Our family has been able to understand other books more deeply because of insights gained from How to Read a Book. Thus studying this one book has had a huge impact on everything we learn from other books. It both enhances the time spent reading and increases our efficiency in understanding new material.
I highly recommend How to Read a Book: The Classic Guide to Intelligent Reading for all teens whose studies involve a lot of reading, and for their moms as well.
Disclosure: I do not receive any compensation for my reviews, and my opinions are entirely my own.
–Written by Annie Kate, a Christian homeschooling mom of five, who reviews and blogs at Tea Time with Annie Kate. You can read her other Curriculum Choice reviews here.
-originally published August 2011
I taught a group of highschoolers literature last year, and I required them to read this book in two weeks. Then we used what we learned in the book, to help us read and understand some classics such as The Odyssey, The Aenid, Confessions, Dante’s Inferno, Julius Caesar, etc… It’s an invaluable book! I think everybody should read it once a year. By the way, the highschoolers survived my class and got much more out of it then they would have without having read “How to Read a Book”.

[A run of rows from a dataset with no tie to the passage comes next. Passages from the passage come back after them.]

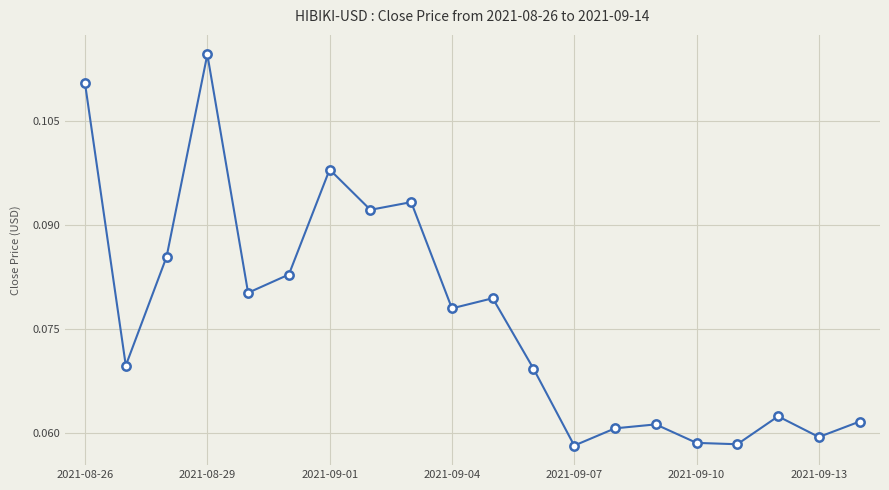

What is the sum of all values?

1.5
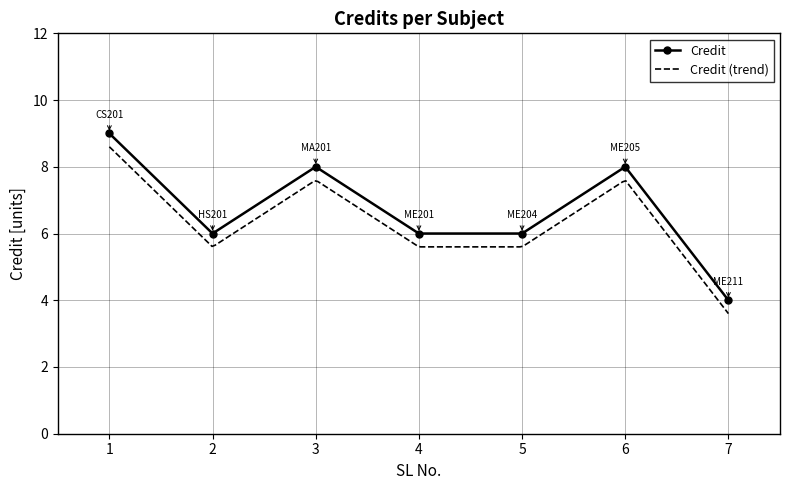

Rank the categories by value from highest to lowest.

1, 3, 6, 2, 4, 5, 7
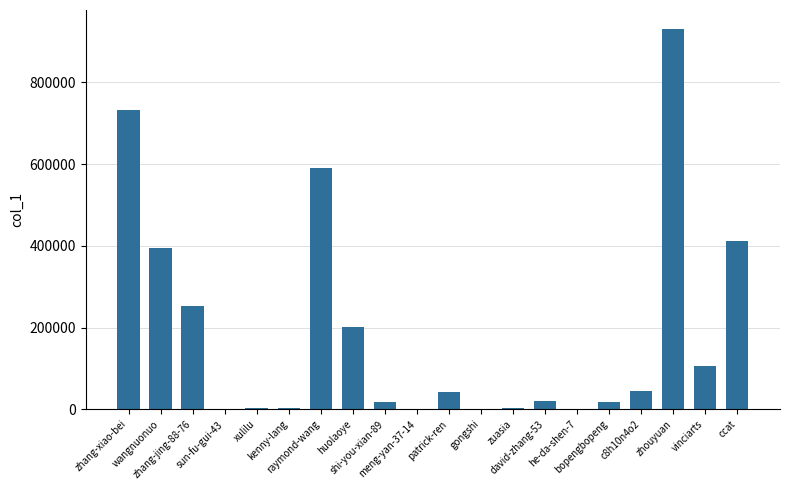

At which label is the value closest to 465435?

ccat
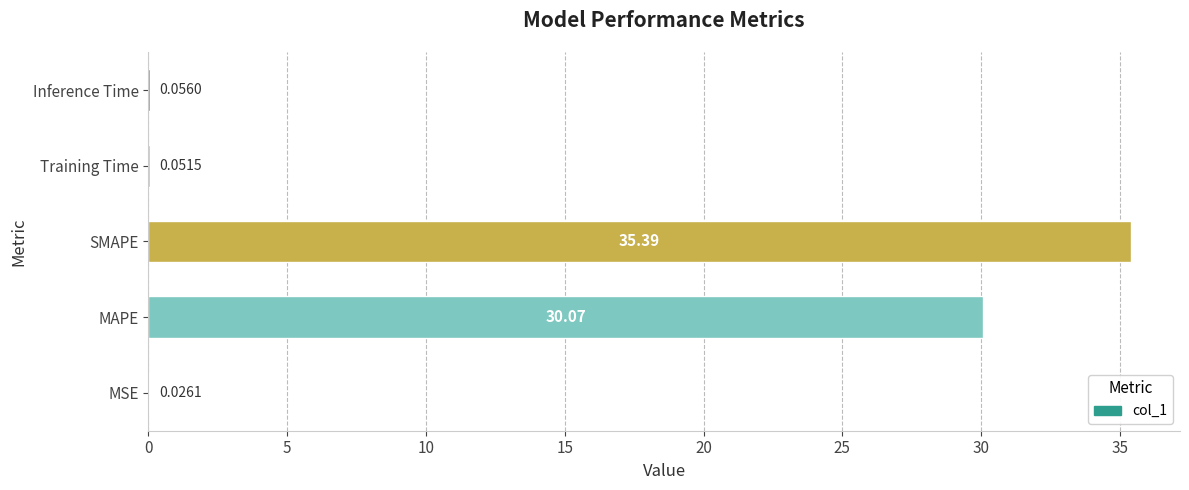

At which category does the chart reach its peak across all series?

SMAPE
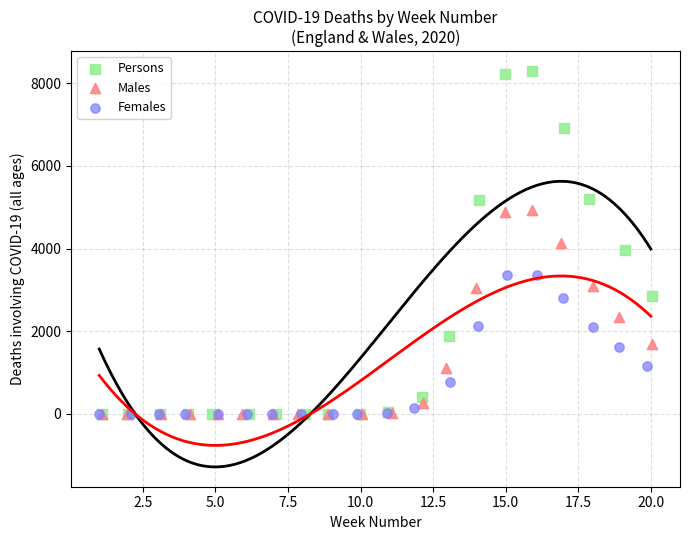

Which series contains the highest Y value?

Persons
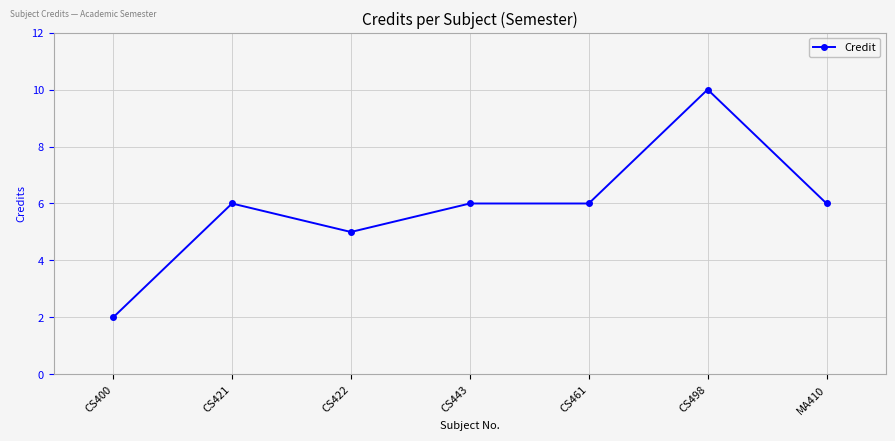

The chart shows a value of 16 at CS498. True or false?

False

Yes, any intense literature course should start with this book.
I cannot imagine reading it every year, although it would be a good idea if there was enough time…. Right now I’m struggling to keep up with my teens’ reading, and that’s all I have time for. (One’s into Dickens and one’s reading Kant.) Thanks to How to Read a Book, I can manage, though.
Thank you for this review, Annie Kate. I came over from your blog post on this year’s planning. I am wondering how many paragraphs a day you require of your children? Or do you go by chapters?
Thanks so much,
Annie Kate says
I simply decide how far I want them to get that year and then divide that by 36 weeks and give them page numbers to finish each week. I want them to really absorb the material, so I spread it out over 3-4 years. They can’t forget it that way. The later sections about how to read the different kinds of literature, I just assign one section every week or two. They are not worth summarizing paragraph by paragraph, but rather chapter by chapter.
I hope that helps!
Thanks Annie Kate. I’ll have to have a closer look at the book. We read the first chapter last year, and didn’t really do anything with it!
What a great review. I have a question — would this be helpful for me (as a mom who reads aloud a lot) to read — would it help me in reading aloud to my children? Thanks!
Annie Kate says
I think it would. It will help you select books more confidently and quickly. It will also help you if you want to find background material for the books you read aloud.
Have you read or done anything with How to speak, How to Listen? Thoughts?
Also, what age do think this could begin? I want my son to slow down and truly comprehend and think through what he reads.
Annie Kate says
No, Annie, I have not used How to Speak, How to LIsten.
Many suggest that How to Read a Book can be started around grade 7, but often grade 9 or 10 is better. It depends on the teen’s character, abilities, and enthusiasm.
Most kids will not slow down their reading and think on their own, and I found that forcing them to often made them enjoy the book much less and hence absorb it less. It’s a difficult balancing act. If they are interested in it, they will get what they are ready for, and a bit of discussion really helps.
When they are older and understand the ideas in How to Read a Book this goes more easily. I wish you success!